*WHAT TO DO:* Line by line, return the data exactly as shown.

*DATA:*
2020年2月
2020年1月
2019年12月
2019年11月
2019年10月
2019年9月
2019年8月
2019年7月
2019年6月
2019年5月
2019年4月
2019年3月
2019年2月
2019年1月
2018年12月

*SOLUTION TO THIS TASK:*
2020年2月
2020年1月
2019年12月
2019年11月
2019年10月
2019年9月
2019年8月
2019年7月
2019年6月
2019年5月
2019年4月
2019年3月
2019年2月
2019年1月
2018年12月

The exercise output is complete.